So, normally when we compute the derivative of a certain composite function we simply use a combination of the derivative rules such us chain rule, product rules, etc.. e.g.
$$ \frac{d}{dx} (e^x\sqrt{x^2lnx})$$
Product rule:$\sqrt{x^2lnx}*\frac{d}{dx}e^x +e^x*\frac{d}{dx}\sqrt{x^2lnx}$
Chain rule:
$ e^x\sqrt{x^2lnx}+e^x*\frac{1}{2\sqrt{x^2*lnx}}*\frac{d}{dx}x^2*lnx$
Product rule again:$ e^x\sqrt{x^2lnx}+e^x*\frac{1}{2\sqrt{x^2*lnx}}*(2xlnx+x^2*\frac{1}{x})$
Intuitively, the chain rule can be thought as the ratio of the change of each function multiplied, while the product rule can be thought as the change in the area of a square with each function as the side.
But there is another way to compute the derivative as the sum of all the derivatives with respect to the individual isntances of x while holding the other x's constant
$e^x$ ->$e^x*\sqrt{x^2lnx}$
$x^2$->$e^x*\frac{\sqrt{lnx}}{2\sqrt{x^2}}*2x$
$lnx$->$e^x*\frac{\sqrt{x^2}}{2\sqrt{lnx}}*\frac{1}{x}$
And their sum is equal to the derivative of the function.. why is this true intuitively? Does my assumption that it is simply the sum of all changes that each instance of x cause is correct? And does this also work for multivariable funtions or do they have certain limiations?
This is the multivariable chain rule at work, and as long as you're careful keeping everything straight, it will always* give you the correct derivative.
(* assuming niceness, like the function being differentiable in the first place)

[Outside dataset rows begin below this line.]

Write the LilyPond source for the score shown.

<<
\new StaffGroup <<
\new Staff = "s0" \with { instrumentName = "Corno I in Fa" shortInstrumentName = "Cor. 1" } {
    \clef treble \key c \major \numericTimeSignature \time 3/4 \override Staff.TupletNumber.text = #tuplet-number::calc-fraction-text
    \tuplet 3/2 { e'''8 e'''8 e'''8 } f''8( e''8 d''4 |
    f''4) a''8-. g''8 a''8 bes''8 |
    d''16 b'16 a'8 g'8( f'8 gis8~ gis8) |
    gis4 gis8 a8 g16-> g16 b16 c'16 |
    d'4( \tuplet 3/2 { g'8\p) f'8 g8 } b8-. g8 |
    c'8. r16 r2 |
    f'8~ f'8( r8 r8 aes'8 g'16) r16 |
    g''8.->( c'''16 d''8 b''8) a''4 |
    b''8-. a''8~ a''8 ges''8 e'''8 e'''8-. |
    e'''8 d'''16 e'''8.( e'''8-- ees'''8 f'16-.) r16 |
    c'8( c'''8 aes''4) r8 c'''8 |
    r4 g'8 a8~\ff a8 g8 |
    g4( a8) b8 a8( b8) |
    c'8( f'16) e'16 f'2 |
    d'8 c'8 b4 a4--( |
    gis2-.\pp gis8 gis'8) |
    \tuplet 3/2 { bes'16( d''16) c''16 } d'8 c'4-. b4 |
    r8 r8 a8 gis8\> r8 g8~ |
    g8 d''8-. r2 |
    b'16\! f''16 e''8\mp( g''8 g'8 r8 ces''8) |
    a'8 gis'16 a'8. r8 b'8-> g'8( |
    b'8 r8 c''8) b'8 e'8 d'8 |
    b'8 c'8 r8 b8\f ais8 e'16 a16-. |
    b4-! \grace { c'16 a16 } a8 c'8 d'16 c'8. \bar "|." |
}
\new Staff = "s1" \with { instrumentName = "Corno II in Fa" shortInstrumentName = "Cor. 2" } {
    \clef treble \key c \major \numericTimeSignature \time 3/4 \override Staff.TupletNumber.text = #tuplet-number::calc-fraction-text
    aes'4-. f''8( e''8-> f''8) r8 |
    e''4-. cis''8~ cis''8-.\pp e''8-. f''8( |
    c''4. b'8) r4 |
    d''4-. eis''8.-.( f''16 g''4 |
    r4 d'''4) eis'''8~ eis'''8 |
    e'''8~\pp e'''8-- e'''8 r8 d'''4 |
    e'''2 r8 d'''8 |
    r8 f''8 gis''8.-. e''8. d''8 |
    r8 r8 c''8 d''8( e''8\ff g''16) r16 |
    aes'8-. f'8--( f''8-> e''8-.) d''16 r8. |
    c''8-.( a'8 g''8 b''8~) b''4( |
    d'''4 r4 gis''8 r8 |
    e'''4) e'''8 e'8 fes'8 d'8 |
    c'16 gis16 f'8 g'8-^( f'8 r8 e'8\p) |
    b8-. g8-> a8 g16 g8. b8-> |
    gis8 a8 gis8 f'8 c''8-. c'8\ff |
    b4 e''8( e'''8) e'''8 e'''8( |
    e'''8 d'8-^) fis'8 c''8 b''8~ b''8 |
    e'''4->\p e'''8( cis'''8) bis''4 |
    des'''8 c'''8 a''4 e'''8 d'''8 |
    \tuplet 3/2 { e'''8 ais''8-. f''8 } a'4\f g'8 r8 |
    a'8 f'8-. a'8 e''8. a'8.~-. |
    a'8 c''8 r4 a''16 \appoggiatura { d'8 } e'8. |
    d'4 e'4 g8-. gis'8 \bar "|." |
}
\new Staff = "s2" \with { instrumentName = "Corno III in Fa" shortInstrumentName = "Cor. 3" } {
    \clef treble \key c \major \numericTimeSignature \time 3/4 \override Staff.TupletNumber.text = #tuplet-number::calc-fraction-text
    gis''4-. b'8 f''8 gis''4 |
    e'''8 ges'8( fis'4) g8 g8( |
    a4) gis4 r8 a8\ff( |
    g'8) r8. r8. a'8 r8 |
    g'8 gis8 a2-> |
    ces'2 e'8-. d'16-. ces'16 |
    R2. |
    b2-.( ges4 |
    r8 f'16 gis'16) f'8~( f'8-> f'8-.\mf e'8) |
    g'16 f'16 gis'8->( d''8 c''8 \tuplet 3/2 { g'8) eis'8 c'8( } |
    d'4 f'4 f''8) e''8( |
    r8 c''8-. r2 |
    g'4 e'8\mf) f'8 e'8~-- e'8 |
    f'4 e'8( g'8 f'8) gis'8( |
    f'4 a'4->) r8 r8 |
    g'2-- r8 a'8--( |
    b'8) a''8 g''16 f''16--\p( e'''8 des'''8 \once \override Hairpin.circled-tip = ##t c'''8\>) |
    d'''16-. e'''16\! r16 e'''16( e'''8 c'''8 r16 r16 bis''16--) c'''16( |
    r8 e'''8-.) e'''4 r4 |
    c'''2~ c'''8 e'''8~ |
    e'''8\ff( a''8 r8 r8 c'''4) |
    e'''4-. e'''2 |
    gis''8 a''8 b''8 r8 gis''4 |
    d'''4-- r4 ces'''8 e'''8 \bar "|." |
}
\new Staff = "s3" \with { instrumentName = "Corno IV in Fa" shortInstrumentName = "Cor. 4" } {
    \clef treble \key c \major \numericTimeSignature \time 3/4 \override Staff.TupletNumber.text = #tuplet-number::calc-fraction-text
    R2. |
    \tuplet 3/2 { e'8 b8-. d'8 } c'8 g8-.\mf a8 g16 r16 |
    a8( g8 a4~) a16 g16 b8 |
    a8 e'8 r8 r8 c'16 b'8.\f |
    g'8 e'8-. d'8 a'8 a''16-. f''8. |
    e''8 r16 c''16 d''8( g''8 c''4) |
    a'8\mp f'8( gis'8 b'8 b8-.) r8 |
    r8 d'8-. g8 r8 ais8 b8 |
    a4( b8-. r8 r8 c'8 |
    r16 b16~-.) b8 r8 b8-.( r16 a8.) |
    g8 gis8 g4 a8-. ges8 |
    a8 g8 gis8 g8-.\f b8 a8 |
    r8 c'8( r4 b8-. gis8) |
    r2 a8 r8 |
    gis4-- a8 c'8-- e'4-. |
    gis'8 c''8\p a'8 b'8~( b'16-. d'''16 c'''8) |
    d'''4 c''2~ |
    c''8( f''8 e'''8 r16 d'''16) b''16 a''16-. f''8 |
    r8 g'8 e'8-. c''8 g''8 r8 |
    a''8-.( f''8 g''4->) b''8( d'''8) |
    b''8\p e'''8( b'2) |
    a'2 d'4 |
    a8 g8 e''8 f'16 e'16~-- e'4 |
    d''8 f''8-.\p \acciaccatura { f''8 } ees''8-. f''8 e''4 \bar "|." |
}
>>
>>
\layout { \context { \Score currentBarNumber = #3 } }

Say we have a function of three variables $f(a, b, c)$. We can the differentiate this function with respect to any of the three variables, and we write those partial derivatives like so: $$ \frac{\partial f}{\partial a}, \frac{\partial f}{\partial b}, \frac{\partial f}{\partial c} $$ (alternatively $\frac{\partial}{\partial a}f$, etc.) For instance, in this specific case have $$ f(a, b, c) = e^a\sqrt{b^2\ln c} $$ which gives $$ \frac{\partial f}{\partial a}(a, b, c) = e^a\sqrt{b^2\ln c}\\ \frac{\partial f}{\partial b}(a, b, c) = e^a\frac{2b\ln c}{2\sqrt{b^2\ln c}}\\ \frac{\partial f}{\partial c}(a, b, c) = e^a\frac{\sqrt{b^2}/c}{2\sqrt{\ln c}} $$ Now, if we make each of $a, b, c$ functions of $x$, so that we get a new function $$ g(x) = f(a(x), b(x), c(x)) $$ then the multivariate chain rule says in general that $$ \frac{dg}{dx} = \frac{\partial f}{\partial a} \frac{da}{dx} + \frac{\partial f}{\partial b} \frac{db}{dx} + \frac{\partial f}{\partial c} \frac{dc}{dx} $$ If we specifically set the functions $a(x) = b(x) = c(x) = x$, then we have $\frac{da}{dx} = \frac{db}{dx} = \frac{dc}{dx} = 1$, and we recover your alternate derivation.
You could, if you'd like, instead use something like $$ f(a, b, c) = e^a\cdot b\cdot\sqrt c\\ a(x) = x, b(x) = \sqrt{x^2}, c(x) = \ln x $$ and get the same result, as long as you remember that this time the $\frac{d}{dx}$ terms also contribute.